Le premier acte, sous le signe de l'eau, puise chez le duo précédemment cité, Rebel et Francoeur, et dans le même opus, un Air pour les esprits élémentaires, à la pâte nourrie, sans altérer la lisibilité des lignes. Le soprano prend la voix de la déploration résolue à la vengeance, C'en est donc fait, du Polydore de Jean-Baptiste Stuck (1680-1755). L'instinct expressif, au plus proche des mots, est secondé par des effets orchestraux opportuns, la tempête constituant un remarquable avatar de musique descriptive assumée, entre autres, par les cordes. L'Air tendre des Fêtes d'Hébé de Rameau offre un apaisement chatoyant, rehaussé par la ductilité de la flûte. Profitant de ce programme pour également promouvoir leur récente redécouverte d'un ouvrage de Destouches, Issé, Camboulas et ses musiciens y puisent un passage instrumental, Marche, trio et air des esprits élémentaires, aux effets habilement mesurés, avant le fébrile solo d'Armide de Lully, Enfin il est en ma puissance, dont la chanteuse détaille la complexité psychologique, entre détermination et renoncement, sans avoir nécessairement besoin de l'intégralité du livret. Le diptyque Air pour les néréides et Air pour les divinités du Destouches augural referme cette première entrée.

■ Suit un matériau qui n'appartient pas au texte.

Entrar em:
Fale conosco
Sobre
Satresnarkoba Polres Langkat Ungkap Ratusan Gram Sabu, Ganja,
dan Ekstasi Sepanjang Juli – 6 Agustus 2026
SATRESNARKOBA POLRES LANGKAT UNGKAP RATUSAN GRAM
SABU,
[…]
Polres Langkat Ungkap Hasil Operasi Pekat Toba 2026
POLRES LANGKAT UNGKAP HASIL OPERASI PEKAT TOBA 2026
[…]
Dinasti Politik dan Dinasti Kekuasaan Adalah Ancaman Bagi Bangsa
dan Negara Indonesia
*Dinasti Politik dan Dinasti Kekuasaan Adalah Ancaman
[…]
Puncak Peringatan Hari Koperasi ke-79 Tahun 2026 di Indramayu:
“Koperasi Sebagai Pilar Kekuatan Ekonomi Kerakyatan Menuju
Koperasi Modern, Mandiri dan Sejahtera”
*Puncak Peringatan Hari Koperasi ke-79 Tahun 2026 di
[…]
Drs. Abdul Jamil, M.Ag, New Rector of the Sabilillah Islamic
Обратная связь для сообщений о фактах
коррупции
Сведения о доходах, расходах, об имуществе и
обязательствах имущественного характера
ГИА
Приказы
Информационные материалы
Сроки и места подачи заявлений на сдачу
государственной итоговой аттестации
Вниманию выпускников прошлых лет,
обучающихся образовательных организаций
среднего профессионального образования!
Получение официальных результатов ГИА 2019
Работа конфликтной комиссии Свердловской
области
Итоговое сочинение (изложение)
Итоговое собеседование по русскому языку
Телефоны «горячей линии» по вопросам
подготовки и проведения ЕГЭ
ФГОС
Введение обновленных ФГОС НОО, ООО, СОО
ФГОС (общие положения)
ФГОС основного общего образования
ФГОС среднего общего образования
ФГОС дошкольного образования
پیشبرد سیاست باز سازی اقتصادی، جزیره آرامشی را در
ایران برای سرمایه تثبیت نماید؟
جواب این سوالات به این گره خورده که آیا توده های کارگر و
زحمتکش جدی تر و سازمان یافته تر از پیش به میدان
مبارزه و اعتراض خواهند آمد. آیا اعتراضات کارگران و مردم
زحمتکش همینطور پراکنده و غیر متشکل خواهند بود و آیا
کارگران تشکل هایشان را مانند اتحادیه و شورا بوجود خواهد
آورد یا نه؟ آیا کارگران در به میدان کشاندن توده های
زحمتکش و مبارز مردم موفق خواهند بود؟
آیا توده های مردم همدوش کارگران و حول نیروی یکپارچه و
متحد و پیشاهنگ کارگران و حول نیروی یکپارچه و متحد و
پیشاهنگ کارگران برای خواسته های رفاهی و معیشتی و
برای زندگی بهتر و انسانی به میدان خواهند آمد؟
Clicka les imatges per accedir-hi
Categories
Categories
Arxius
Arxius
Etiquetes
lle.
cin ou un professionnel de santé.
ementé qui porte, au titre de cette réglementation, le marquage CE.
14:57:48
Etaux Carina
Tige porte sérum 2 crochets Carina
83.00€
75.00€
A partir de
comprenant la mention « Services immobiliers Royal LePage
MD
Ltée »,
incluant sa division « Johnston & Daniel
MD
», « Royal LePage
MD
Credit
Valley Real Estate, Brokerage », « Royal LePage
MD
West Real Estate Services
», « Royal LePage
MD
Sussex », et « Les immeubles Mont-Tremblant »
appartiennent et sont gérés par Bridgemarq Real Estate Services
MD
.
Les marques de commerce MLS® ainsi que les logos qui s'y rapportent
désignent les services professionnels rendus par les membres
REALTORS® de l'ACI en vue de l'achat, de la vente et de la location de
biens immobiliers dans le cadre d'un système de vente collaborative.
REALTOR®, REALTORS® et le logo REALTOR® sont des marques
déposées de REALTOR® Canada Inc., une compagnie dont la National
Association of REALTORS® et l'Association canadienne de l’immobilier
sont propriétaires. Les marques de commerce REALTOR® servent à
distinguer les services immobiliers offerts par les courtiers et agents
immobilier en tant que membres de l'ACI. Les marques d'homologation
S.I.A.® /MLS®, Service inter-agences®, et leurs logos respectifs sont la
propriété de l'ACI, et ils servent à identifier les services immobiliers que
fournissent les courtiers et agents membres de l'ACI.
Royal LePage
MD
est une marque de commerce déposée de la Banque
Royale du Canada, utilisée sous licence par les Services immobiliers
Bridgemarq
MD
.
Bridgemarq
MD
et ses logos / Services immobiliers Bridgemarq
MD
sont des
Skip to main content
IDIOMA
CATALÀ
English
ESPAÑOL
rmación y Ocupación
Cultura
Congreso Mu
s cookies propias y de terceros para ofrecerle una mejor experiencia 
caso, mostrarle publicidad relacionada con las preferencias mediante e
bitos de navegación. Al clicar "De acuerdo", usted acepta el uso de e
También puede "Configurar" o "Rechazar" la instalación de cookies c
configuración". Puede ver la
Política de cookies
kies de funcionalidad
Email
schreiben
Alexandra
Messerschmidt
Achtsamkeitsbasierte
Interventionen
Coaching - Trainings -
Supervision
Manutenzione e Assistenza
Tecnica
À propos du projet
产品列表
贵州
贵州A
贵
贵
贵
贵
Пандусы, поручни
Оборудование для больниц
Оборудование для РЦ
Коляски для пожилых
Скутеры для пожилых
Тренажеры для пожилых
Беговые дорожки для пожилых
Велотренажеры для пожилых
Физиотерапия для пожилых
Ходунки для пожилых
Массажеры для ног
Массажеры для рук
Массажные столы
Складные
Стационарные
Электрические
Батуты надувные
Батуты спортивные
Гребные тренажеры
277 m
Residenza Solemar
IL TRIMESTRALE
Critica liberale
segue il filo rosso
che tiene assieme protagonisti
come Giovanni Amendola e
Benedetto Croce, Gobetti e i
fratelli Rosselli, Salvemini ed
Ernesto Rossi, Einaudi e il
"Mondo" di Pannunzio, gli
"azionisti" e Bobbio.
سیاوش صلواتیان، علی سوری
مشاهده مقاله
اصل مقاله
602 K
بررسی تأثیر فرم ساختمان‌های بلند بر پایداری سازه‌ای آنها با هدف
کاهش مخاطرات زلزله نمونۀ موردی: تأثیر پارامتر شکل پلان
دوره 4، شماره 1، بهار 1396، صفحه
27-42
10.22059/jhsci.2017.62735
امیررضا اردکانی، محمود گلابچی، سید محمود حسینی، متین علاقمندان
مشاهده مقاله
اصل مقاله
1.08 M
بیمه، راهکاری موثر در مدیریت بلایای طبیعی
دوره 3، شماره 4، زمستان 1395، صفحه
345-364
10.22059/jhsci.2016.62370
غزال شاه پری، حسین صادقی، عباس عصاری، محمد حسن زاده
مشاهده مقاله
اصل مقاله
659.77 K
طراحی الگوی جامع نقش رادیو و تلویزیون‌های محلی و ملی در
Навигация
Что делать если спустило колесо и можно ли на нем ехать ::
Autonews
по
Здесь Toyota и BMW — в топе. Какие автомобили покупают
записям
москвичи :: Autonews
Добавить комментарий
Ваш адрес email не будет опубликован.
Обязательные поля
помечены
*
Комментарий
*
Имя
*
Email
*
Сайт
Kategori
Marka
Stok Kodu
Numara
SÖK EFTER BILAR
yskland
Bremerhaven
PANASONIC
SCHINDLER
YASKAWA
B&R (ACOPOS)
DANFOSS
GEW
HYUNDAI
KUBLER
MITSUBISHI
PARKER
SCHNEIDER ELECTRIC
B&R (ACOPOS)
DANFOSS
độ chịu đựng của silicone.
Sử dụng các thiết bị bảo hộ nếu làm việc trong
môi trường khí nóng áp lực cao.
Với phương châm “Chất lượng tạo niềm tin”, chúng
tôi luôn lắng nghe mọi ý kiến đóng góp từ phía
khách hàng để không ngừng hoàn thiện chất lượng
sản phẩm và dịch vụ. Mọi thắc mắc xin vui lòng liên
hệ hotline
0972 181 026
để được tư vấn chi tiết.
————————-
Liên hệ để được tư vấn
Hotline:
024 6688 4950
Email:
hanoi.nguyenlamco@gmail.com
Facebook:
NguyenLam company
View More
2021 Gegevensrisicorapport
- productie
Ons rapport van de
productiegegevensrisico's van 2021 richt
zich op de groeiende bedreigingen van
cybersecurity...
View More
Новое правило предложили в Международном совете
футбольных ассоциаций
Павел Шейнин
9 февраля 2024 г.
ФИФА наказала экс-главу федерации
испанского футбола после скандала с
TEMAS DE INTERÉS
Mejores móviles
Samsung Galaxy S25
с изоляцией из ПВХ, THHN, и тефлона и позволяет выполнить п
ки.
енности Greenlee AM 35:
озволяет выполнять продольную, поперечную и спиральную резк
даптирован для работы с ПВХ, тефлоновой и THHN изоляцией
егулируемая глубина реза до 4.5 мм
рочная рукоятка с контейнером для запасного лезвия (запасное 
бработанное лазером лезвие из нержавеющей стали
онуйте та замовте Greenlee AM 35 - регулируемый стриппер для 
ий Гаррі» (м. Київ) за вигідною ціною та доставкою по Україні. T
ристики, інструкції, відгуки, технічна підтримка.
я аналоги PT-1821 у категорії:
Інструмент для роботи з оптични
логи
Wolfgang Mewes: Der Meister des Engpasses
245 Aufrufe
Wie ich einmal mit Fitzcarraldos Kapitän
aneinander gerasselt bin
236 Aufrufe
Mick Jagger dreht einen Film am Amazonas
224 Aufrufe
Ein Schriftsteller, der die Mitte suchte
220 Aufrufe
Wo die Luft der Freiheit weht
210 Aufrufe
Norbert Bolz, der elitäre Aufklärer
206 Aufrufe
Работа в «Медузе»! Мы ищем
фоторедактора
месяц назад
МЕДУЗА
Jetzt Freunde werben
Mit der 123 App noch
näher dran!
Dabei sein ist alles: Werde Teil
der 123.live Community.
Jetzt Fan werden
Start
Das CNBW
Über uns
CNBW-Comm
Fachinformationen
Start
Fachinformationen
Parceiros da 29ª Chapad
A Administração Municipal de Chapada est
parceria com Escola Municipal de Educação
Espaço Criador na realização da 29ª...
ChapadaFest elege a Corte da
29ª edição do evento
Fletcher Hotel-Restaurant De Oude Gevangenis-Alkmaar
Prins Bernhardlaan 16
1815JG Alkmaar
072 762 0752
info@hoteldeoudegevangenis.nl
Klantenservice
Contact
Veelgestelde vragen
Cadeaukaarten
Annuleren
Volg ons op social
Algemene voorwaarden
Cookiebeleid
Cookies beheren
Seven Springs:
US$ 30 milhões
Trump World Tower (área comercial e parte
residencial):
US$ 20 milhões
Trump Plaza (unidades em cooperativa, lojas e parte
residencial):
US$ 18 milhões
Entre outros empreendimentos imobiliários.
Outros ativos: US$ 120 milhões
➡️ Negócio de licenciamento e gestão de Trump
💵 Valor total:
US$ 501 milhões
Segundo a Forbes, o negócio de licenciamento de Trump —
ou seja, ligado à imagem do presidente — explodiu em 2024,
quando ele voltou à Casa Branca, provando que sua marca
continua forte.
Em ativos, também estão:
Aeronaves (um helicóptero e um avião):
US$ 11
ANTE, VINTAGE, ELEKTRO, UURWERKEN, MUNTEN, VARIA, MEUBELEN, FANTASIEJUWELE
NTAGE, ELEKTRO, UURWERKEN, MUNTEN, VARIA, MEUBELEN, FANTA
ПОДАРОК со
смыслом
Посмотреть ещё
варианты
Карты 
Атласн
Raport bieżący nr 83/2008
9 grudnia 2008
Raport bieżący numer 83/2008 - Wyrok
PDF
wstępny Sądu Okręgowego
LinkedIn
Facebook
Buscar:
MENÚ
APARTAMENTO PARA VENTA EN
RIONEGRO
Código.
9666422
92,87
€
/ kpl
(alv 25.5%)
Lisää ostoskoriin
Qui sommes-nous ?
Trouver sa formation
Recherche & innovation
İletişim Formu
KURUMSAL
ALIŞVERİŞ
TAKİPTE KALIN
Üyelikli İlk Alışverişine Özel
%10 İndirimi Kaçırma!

On reste avec le même opus pour le début de la deuxième, L'Air, dans une veine qui souligne la variété des atmosphères, sans rompre la continuité du discours – Air pour les heures, Air pour les heures et les zéphirs et Passepied. Après ce prélude, on plonge dans l'intensité expressive deMes yeux fermez-vous à jamais (Campra, Le Carnaval de Venise), tamisé d'intimité et de délicatesse autant par les pupitres orchestraux que par une ministre de l'intelligence du texte et du style – cela servira d'ailleurs de bis de premier choix. L'enchaînement de pièces dansées et évocatrices ménage un dosage toujours aussi subtil entre affects et usages, depuis le port noble de la Marche d'Hercule Mourant de Dauvergne jusqu'à la fantaisie allante des Menuet etTambourins des Surprises de l'amour de Rameau, en passant par l'admirable Sommeil et Sarabande d'Issé de Destouches.

Après l'entracte, Le Feu sollicite Rameau : l'arrangement d'Yves Rechsteiner d'un Prélude de Platée baignant dans une aube harmonique et l'Orage nerveux du même ouvrage, suivi de l'Entrée de Polyminie des Boréades, fruitée et aussi discrètement que délicieusement languide, encadrent Noires divinités de Scylla et Glaucus de Jean-Marie Leclair (1696-1764). Avec autant d'instinct que de science Véronique Gens anime l'imprécation modulant impatience et autorité. L'ultime entrée, La Terre, donne encore un aperçu des parties orchestrales d'Issé de Destouches : Musette et Passepied, Air pour Pan et Rigaudons. Puisé dans Zaïde de Pancrace Royer (1703-1755),Dieu des amants fidèles déploie un dramatisme sensible que le soprano reprendra dans le célèbre Cruelle mère des amours que Phèdre clame dans Hippolyte et Aricie de Rameau, précédé d'une Musette de Rebel et Francoeur. Les variations d'une Chaconne de Marais referment cette tragédie lyrique recomposée qui témoigne de la maîtrise de la rhétorique et de la palette du genre, en un hommage en consonance avec la thématique de cette mouture 2018 du festival.